The guys signify, deeply into it.
They place together their palms,
close their eyes, drop their heads.

She confesses that she wants to feed them poems,
implores them to be honest.
They write about longing and children,
women and God, of their crimes,

what they’ll do differently, how they know,
now, behind this wall of sentences,
what it takes to make it on Earth.
These men pull ferocious time:

life to die. Underground.
They’ll never get out.
They’ve done the terrible things inked in their files.
Shrouds of threadbare light envelop them.

The dying light of hope –
that the same blameless words
that tripped and seared them,
pulled triggers, drove steel  into flesh;

words that masqueraded as their lives,
then died in their arms, and finally
chained them to this cellar –
hope that, those very words, spilled tonight

as poetry, will be enough to pluck them
from the penitentiary. When Rebecca rises
to depart, they stand, receive her proffered hand,
look into her eyes, she into theirs –

the light rimes her as well – and she wonders
aloud in breathtaking innocence
if parole boards ever listen to poems,
an interrogative blazing

for an instant in the shaft of night:
a poem trembling in a convict’s
hand as he stumbles over his own syllables,
the incredulity of the parole board,

their heads cocked, hearing
something so unimaginable, so
numinous, they’re evangelized.

There would be that same reel of light,

the convict absolved, loosed to black January,
stationed beyond the wall, awaiting him,
with such cold precision.

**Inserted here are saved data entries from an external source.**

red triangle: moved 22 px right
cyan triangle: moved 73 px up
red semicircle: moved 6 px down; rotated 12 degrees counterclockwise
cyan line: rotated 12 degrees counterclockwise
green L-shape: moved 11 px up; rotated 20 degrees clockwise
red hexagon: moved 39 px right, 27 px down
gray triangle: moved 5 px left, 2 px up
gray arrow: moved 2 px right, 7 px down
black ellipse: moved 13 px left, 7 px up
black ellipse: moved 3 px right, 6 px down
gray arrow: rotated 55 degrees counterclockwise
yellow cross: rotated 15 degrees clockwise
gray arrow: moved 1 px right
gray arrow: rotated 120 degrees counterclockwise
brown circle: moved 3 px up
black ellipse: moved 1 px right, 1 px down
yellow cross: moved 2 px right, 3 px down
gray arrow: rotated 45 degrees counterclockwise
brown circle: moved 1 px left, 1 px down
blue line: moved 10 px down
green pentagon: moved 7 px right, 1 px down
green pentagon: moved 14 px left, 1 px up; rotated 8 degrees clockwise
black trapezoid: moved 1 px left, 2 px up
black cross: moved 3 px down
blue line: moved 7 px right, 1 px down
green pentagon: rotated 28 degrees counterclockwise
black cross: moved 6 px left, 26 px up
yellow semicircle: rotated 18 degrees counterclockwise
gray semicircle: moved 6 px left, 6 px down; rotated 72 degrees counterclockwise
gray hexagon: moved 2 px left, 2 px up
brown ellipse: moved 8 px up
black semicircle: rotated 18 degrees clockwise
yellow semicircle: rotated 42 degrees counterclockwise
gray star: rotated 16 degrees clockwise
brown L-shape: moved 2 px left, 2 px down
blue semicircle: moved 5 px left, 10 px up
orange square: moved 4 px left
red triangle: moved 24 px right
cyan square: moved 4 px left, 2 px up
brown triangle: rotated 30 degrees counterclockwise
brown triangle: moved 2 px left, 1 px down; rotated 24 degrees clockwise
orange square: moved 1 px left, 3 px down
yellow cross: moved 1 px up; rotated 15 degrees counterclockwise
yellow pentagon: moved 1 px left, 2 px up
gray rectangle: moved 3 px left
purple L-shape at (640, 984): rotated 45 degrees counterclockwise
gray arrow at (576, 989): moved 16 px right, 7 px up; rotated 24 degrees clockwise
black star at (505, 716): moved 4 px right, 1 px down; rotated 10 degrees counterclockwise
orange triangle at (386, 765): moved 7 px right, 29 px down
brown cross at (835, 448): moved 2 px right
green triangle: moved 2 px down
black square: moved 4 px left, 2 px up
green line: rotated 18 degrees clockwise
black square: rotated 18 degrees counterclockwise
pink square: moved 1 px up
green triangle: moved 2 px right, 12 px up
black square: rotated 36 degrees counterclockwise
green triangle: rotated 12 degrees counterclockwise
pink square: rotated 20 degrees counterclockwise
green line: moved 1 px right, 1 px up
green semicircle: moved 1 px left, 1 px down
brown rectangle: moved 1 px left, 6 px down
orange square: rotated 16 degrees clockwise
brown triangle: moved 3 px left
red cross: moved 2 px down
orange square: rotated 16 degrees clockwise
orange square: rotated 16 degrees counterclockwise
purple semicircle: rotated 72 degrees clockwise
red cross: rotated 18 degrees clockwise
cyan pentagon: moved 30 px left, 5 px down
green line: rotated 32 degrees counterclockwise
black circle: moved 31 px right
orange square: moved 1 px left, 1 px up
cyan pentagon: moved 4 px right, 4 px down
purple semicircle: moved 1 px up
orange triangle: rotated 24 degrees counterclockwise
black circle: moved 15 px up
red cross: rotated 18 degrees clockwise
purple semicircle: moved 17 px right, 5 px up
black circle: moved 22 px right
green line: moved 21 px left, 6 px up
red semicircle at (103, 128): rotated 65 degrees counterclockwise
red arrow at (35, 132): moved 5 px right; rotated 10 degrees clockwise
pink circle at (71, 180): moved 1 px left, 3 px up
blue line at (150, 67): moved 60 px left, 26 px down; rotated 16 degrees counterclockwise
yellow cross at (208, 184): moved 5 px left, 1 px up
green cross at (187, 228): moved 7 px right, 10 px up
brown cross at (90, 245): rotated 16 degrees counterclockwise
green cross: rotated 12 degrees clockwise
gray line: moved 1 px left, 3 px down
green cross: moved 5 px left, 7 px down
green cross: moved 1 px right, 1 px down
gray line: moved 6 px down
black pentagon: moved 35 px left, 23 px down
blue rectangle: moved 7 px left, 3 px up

Tonight.
Outside the door burn legions of time.

--------

Jesus Meets His Mother

Winsome in the lone likeness I possess:
girl again, hair un-grieved, heart un-riven
the yearning profile of The Angelus,
Peabody High, class of ’37:
long before jeweled triptychs of her dandling
me on satin gowns, Madonna and Child,
our matching diadems, her infant king.
Exquisite. Not this widowed peasant, beguiled
by loss, arthritic hands, babushka, bare feet.
The Jew-baiting mob divides as I pass
Booze Alley and slouch down Omega Street,
fruit of her womb, sacrifice of the Mass.
At our patched row house, she kneels on the porch,
remnant dress impaled with a bloody torch.